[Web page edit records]
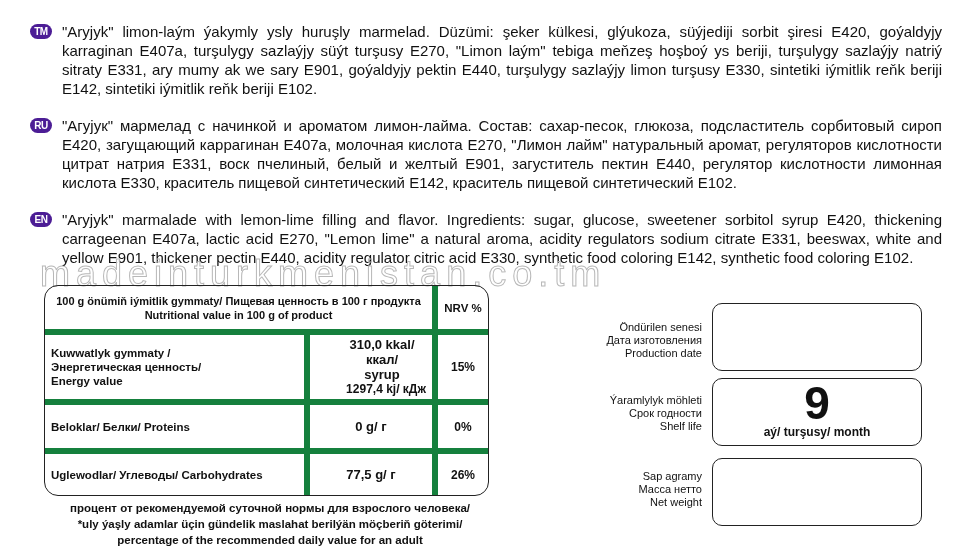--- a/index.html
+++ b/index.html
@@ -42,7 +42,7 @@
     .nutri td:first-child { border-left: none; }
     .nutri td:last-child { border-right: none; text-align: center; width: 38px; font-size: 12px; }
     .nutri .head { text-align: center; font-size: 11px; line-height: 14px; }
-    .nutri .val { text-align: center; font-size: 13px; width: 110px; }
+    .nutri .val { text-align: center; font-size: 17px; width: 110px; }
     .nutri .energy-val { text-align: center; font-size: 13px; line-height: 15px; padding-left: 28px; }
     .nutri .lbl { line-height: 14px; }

(EXERCISE REQUIREMENTS)
Say again, exactly, only those lines of the records that run from the start through the line with "13px; width: 110px;". Pictures are to be skipped.

(REPLY TO THE TASK)
--- a/index.html
+++ b/index.html
@@ -42,7 +42,7 @@
     .nutri td:first-child { border-left: none; }
     .nutri td:last-child { border-right: none; text-align: center; width: 38px; font-size: 12px; }
     .nutri .head { text-align: center; font-size: 11px; line-height: 14px; }
-    .nutri .val { text-align: center; font-size: 13px; width: 110px; }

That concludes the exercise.